Mengapa foto Menhut Raja Juli bermain domino dengan bekas tersangka pembalak liar problematik?

Photo of author

By AdminTekno

Foto Menteri Kehutanan Raja Juli Antoni yang tengah bermain domino bersama Muhammad Aziz Wellang, seorang mantan tersangka kasus pembalakan liar, mendadak viral di media sosial sejak Senin malam (01/09). Peristiwa ini menjadi sorotan di tengah rangkaian demonstrasi besar yang terjadi di Jakarta dan berbagai daerah, menuntut penolakan kenaikan tunjangan anggota DPR serta mengawal kasus tewasnya pengemudi ojek online Affan Kurniawan yang dilindas kendaraan taktis Brimob.

Dalam foto tersebut, selain Raja Juli Antoni, juga terlihat Abdul Kadir Karding, yang baru saja dicopot dari jabatan Menteri P2MI, dan Andi Rukman Nurdin Karumpa, Wakil Ketua Umum Dewan Pengurus Nasional Persatuan Olahraga Domino Indonesia (Pordi). Baik Raja Juli maupun Karding telah membenarkan keaslian foto yang beredar. Namun, Raja Juli menegaskan bahwa ia tidak mengenal sosok Aziz Wellang dan berkomitmen penuh untuk menindak tegas praktik pembalakan liar.

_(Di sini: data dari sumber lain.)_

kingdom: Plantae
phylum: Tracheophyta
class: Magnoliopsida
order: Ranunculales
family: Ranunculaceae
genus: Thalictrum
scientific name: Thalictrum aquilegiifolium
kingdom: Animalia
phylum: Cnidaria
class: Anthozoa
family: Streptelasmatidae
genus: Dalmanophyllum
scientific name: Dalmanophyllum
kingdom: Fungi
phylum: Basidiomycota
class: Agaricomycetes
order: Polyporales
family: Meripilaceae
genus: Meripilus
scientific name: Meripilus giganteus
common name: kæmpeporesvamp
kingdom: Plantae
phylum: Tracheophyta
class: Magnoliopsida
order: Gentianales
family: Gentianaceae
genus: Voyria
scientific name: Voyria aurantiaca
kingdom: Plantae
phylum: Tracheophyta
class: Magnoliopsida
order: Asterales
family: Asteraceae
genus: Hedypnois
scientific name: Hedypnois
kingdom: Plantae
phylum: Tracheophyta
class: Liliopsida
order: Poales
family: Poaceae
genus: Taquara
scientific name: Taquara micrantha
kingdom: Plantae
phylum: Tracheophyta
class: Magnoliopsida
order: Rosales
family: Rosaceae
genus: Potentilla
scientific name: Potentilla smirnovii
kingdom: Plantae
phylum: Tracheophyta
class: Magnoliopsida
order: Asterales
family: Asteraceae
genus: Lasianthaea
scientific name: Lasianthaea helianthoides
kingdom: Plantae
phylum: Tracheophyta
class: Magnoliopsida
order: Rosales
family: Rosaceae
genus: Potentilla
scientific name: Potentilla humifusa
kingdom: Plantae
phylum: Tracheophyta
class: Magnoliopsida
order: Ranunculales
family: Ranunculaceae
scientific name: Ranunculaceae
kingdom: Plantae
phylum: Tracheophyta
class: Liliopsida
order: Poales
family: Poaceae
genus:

Terlepas dari klarifikasi tersebut, berbagai organisasi lingkungan menganggap foto permainan domino ini sangat problematik. Foto yang menampilkan Raja Juli, Karding, Aziz, dan Andi Rukman ini dilaporkan pertama kali tersebar di grup WhatsApp Kerukunan Keluarga Sulawesi Selatan (KKSS) serta Pordi, sebelum akhirnya menarik perhatian luas di media sosial. Dalam gambar itu, Raja Juli yang mengenakan batik coklat tampak fokus menyusun balok domino, sementara di sebelah kanannya duduk Aziz Wellang dengan kaus putih.

Mengapa pertemuan itu dianggap problematik?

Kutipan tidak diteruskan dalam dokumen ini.